Giampiero Fiorani, adesso, lancia accuse. E arriva a sostenere l’esistenza di un buco da 400 milioni di euro per i contratti derivati nel bilancio del 2006 di Banca Popolare Italiana. È l’attacco mosso dell’ex ad all’attuale dirigenza della banca durante l’interrogatorio reso lo scorso 8 giugno al pm di Lodi Alessandra Simion, titolare del filone dell’inchiesta, ora chiuso, nel quale è ipotizzato il reato di falso in bilancio.
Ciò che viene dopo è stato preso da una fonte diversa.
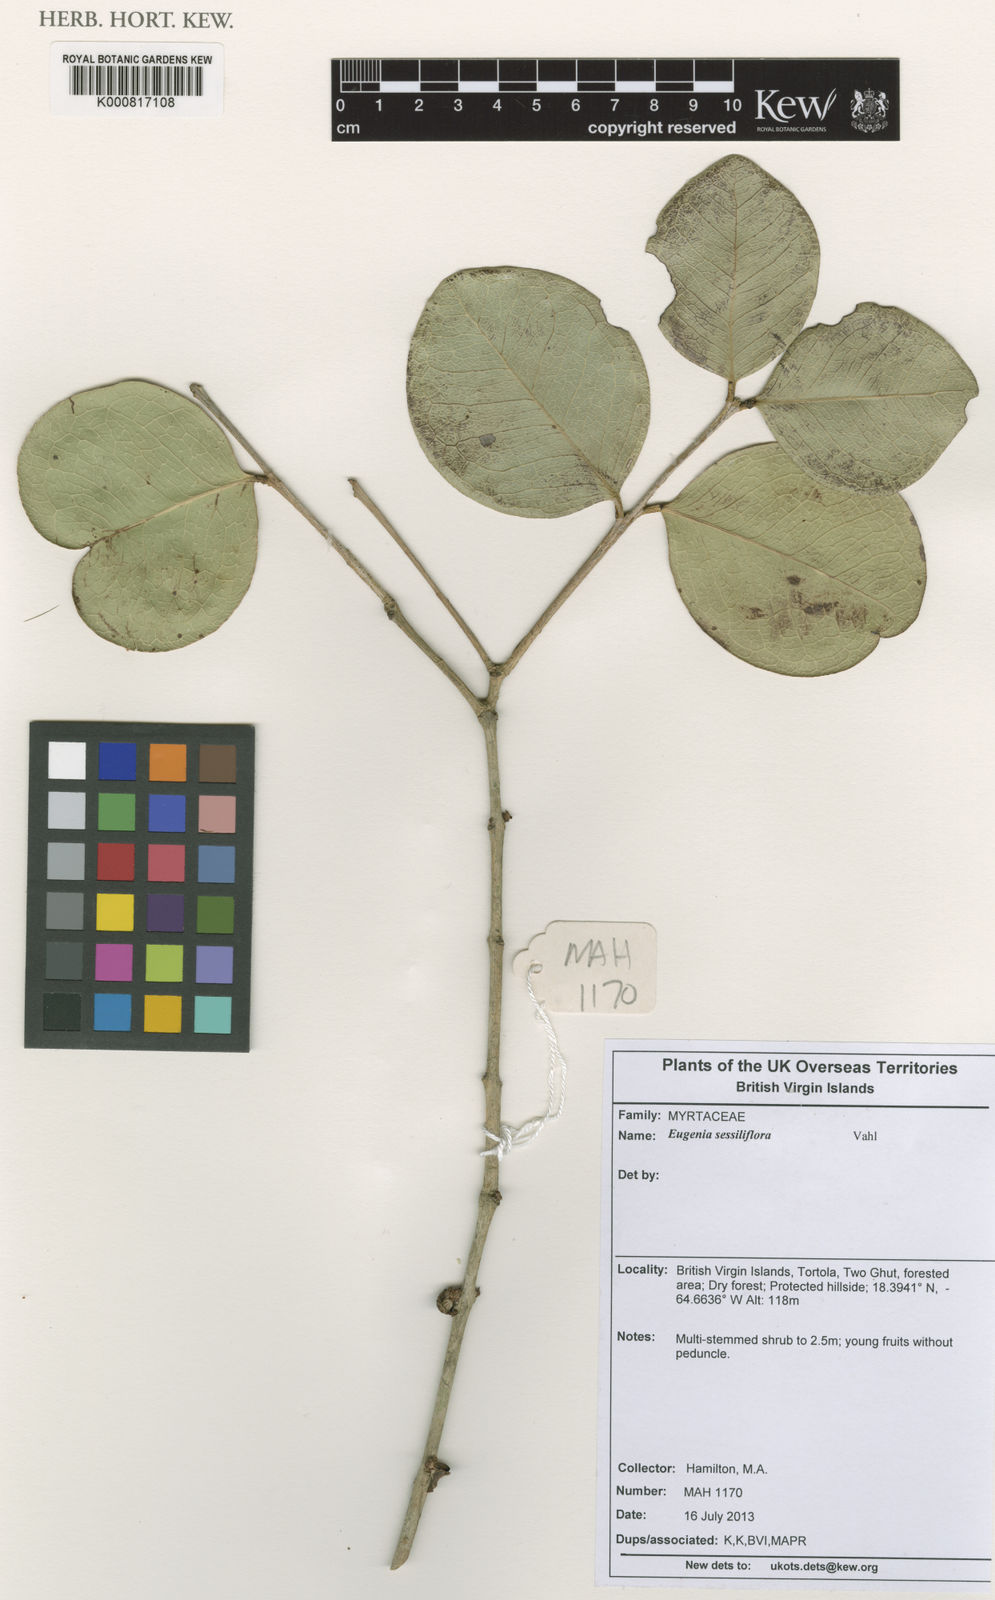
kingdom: Plantae
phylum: Tracheophyta
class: Magnoliopsida
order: Myrtales
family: Myrtaceae
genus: Eugenia
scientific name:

Reato formulato nei confronti del banchiere e di una serie di ex amministratori dell’istituto di credito e che riguarda gli esercizi negli anni in cui l’ex ad era alla guida della banca. Fiorani, come si legge nel verbale integrale dell’interrogatorio reso poco più di due mesi fa davanti al magistrato e agli investigatori - adesso depositato agli atti - ha affermato: «L’altro giorno mi hanno segnalato che la Banca Popolare di Lodi, nel bilancio al 31 dicembre 2006, ha un problema», in quanto ha indicato «due volte quattrocento milioni di euro di contratti derivati non segnalati». Operazione che, secondo l’ex banchiere principe della stagione di Antonio Fazio, della razza padana e dei furbetti del quartierino, avrebbe indotto a un intervento la Banca d’Italia.